Source data:
═══

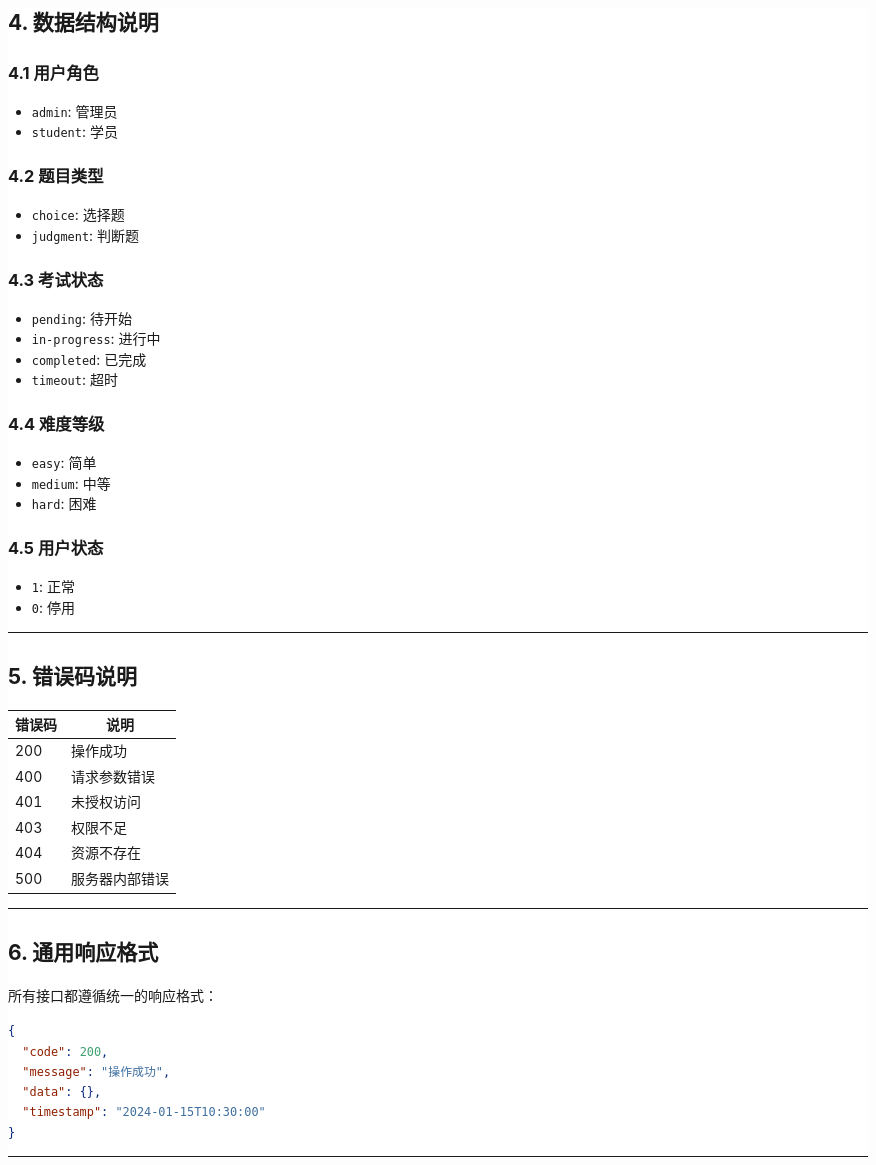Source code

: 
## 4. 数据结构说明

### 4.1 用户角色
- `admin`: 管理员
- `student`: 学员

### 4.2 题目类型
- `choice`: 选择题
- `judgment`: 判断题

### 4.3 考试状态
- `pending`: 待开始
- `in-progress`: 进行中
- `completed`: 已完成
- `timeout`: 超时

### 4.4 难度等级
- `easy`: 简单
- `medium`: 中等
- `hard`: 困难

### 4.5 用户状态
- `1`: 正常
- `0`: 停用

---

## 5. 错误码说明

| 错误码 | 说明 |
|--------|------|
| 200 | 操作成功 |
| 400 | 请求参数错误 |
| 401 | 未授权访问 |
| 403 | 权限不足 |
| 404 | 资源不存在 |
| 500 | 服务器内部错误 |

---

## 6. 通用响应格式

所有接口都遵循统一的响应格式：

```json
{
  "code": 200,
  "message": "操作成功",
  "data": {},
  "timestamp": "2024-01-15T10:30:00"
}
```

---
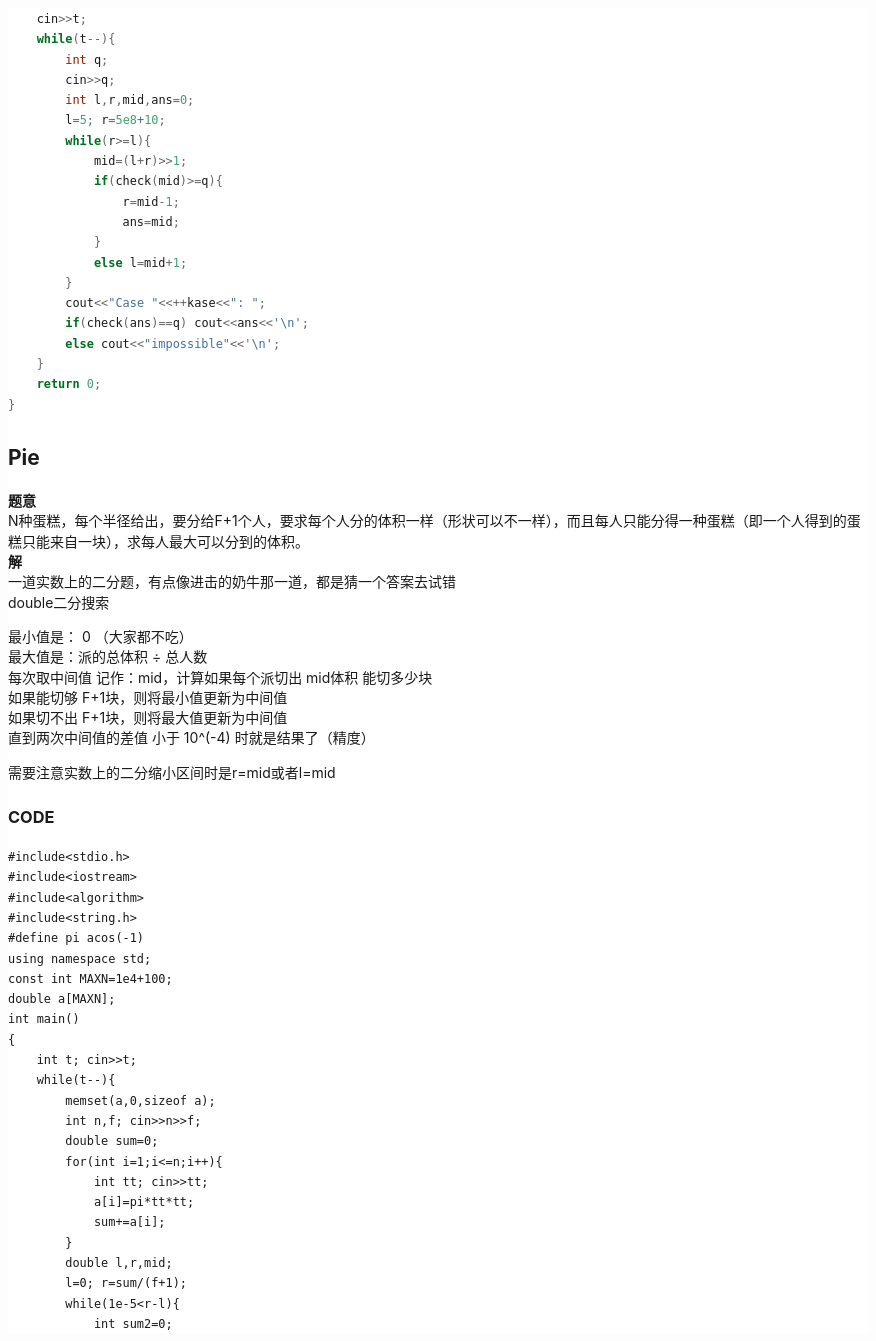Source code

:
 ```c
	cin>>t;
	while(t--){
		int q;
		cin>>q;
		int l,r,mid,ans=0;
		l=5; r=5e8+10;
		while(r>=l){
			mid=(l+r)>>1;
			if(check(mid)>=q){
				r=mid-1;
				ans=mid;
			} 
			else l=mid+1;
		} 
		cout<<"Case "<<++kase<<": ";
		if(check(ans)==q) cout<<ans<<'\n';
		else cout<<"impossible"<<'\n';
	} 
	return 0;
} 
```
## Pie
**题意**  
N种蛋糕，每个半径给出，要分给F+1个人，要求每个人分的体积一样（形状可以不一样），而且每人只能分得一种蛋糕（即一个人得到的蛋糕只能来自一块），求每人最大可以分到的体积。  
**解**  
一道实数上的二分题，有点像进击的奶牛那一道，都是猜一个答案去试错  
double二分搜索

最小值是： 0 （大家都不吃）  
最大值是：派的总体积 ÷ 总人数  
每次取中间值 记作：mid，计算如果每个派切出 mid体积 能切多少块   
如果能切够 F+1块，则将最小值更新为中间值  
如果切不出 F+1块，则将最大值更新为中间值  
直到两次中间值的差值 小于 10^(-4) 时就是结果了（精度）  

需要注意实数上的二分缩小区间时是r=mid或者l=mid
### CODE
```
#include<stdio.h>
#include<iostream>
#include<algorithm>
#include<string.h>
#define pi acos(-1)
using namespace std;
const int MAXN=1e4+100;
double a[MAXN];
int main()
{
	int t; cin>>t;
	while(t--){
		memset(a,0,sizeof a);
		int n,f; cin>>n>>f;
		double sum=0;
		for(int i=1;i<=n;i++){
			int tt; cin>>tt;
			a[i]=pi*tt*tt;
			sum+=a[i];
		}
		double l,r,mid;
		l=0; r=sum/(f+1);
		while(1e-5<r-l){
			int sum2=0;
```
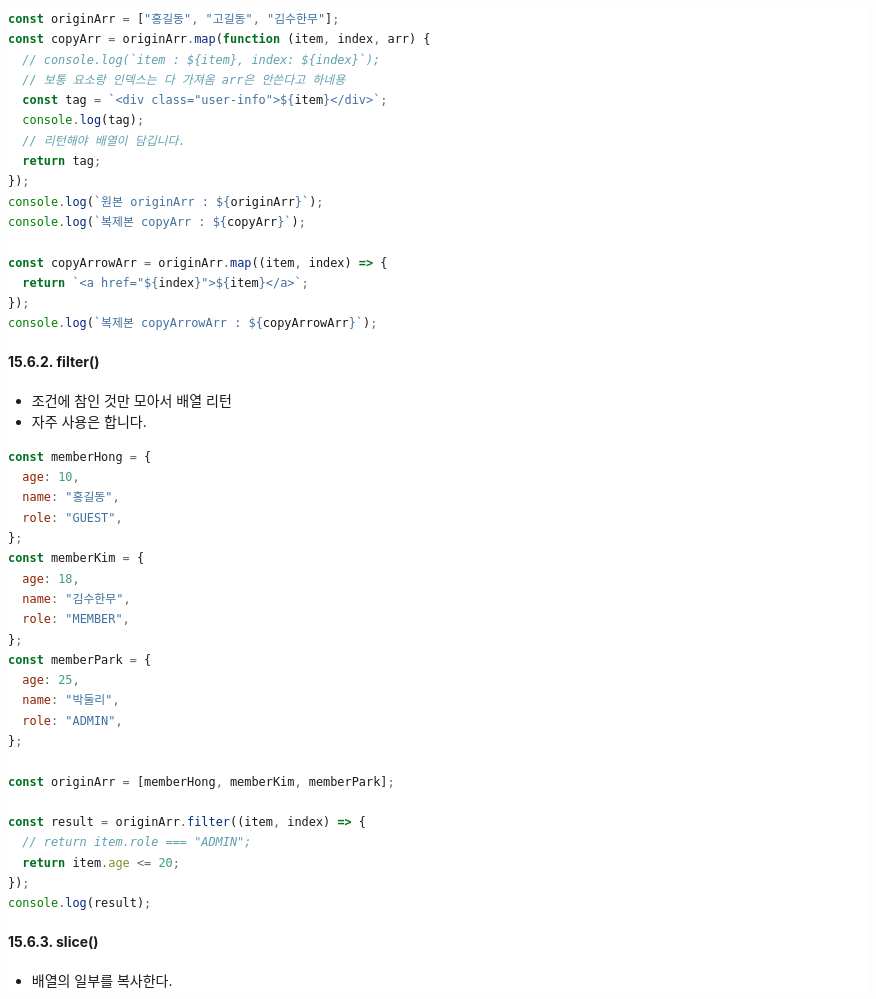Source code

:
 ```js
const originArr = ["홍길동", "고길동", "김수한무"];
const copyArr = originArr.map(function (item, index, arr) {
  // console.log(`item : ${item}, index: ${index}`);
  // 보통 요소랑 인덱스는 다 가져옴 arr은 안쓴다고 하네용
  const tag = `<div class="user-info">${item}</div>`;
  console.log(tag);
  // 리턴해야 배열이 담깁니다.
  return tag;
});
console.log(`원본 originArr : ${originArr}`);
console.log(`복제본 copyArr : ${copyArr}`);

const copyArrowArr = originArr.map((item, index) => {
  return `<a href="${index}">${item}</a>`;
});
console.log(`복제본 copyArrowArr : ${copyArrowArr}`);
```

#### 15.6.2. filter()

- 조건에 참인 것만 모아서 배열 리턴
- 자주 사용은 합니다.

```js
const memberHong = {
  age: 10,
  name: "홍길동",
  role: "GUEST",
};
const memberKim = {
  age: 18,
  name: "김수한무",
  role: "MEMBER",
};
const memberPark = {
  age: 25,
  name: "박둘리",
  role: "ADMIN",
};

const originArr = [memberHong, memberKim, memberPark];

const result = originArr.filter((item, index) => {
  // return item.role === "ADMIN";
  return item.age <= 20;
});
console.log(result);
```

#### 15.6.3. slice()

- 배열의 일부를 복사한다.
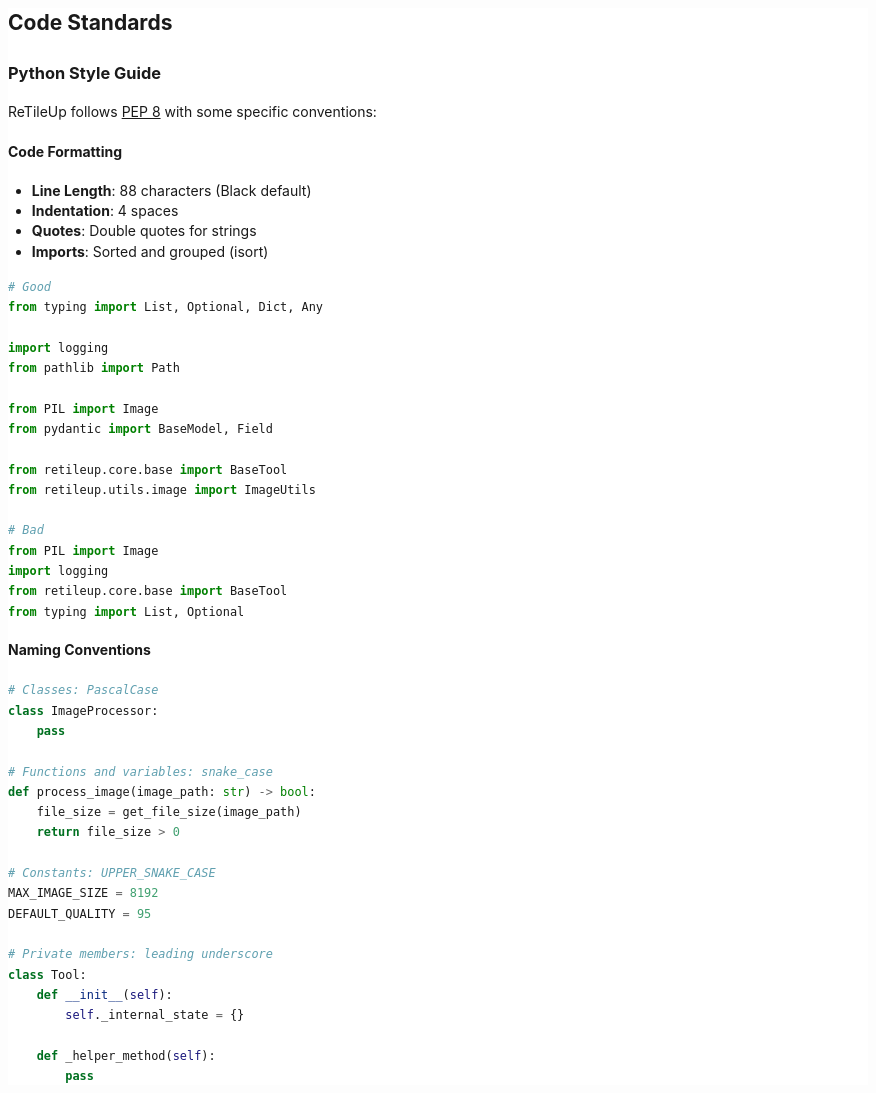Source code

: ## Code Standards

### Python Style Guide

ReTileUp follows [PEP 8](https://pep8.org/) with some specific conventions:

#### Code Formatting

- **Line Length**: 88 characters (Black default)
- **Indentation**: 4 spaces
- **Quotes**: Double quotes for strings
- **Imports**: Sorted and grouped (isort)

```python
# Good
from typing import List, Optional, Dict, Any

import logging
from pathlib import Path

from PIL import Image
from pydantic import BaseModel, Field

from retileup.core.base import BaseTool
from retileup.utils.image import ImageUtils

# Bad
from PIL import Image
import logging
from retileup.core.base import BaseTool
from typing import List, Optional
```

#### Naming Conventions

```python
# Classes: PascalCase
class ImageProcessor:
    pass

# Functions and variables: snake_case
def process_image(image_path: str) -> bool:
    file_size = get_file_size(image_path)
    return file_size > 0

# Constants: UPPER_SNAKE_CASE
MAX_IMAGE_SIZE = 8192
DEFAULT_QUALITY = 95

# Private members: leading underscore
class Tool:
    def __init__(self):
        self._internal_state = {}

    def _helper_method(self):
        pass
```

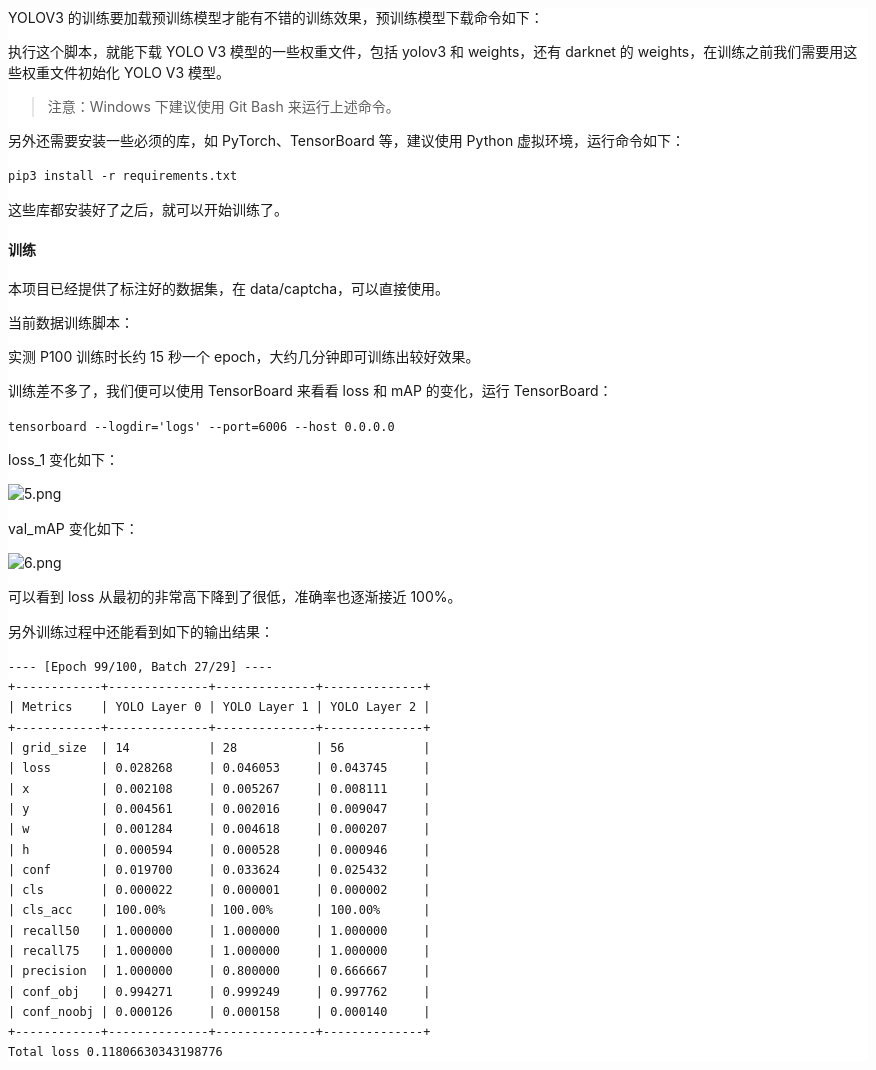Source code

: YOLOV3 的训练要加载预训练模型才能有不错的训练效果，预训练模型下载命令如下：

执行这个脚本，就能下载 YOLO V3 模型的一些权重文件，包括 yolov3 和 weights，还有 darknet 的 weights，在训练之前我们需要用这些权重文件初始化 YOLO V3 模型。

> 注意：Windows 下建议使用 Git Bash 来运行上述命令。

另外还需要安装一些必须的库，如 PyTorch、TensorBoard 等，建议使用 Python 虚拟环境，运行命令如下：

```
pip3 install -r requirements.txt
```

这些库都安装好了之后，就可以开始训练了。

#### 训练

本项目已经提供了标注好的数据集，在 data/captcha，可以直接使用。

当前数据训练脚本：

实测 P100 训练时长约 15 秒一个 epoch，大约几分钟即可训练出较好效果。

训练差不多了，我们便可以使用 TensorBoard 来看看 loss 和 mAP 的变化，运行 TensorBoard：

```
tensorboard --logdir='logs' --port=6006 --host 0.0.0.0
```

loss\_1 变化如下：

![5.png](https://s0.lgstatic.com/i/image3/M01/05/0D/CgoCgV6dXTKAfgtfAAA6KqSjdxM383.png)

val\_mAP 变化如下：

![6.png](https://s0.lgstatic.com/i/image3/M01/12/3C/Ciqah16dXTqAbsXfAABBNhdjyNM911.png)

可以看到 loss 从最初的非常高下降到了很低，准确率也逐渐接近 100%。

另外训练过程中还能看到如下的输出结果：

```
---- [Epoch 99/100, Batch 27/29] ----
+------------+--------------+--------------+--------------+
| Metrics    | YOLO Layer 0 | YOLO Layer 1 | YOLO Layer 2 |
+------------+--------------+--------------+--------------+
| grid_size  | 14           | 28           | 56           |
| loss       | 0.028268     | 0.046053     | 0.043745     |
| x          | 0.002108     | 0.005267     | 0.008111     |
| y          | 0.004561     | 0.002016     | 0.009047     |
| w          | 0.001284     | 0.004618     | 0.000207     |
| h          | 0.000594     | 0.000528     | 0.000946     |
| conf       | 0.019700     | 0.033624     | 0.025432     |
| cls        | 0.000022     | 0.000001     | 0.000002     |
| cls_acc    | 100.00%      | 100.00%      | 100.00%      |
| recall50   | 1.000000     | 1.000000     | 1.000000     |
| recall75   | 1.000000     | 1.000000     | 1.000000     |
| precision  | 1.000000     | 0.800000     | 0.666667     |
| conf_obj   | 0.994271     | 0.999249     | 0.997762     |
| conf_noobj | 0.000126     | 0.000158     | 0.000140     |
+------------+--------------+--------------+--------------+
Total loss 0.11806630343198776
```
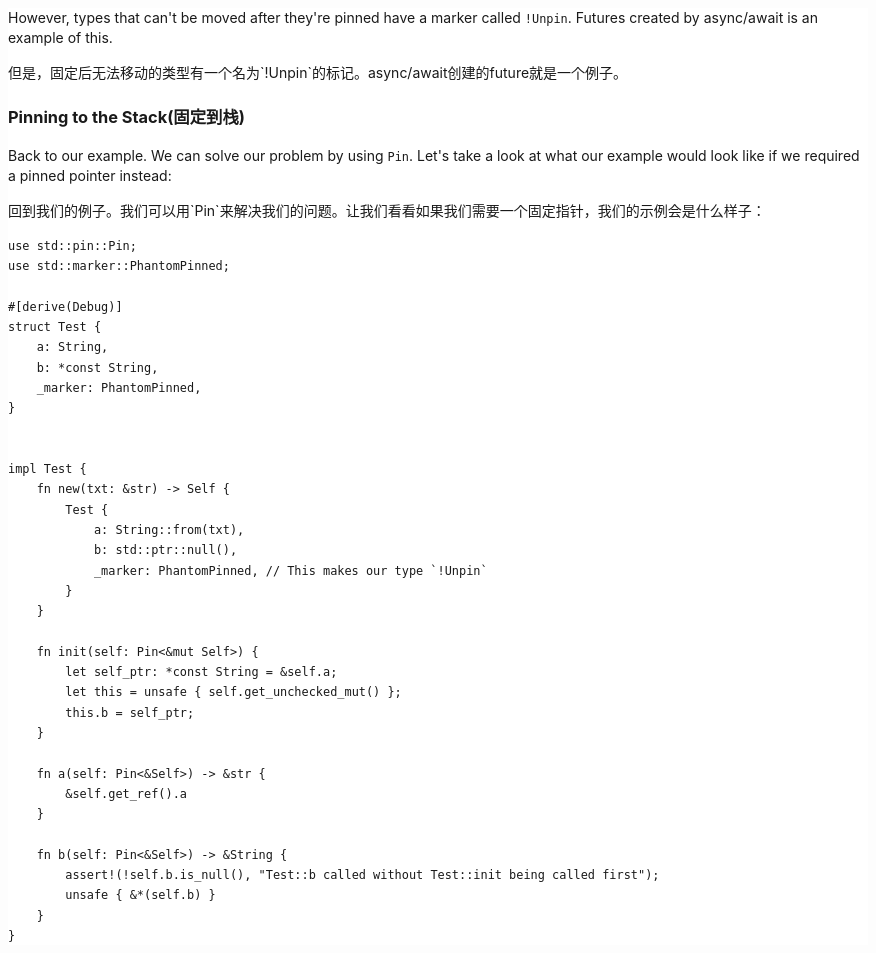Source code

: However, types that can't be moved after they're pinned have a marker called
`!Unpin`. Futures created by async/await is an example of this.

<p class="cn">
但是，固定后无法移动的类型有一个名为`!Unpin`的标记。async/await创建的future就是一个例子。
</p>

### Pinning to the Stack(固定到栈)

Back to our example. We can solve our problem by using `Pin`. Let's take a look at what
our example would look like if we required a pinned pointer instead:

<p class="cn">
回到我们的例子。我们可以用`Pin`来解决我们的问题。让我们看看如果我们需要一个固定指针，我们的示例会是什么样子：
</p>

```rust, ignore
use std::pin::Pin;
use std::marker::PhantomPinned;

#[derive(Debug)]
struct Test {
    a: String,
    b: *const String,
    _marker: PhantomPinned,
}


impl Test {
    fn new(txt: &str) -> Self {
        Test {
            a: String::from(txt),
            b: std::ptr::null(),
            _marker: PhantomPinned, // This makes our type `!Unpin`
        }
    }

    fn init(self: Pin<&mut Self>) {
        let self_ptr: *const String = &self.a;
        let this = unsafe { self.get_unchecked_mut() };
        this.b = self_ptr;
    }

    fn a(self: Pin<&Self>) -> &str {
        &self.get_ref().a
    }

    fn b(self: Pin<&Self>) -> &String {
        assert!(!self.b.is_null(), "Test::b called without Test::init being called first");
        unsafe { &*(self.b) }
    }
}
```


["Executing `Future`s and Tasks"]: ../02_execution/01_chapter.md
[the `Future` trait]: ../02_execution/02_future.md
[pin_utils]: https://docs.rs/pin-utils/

═══

## What you need to do:
Where a line in the entries holds the word "include", copy that line.

## Task result:
#include<stdio.h>
#include<iostream>
#include<algorithm>
#include<string.h>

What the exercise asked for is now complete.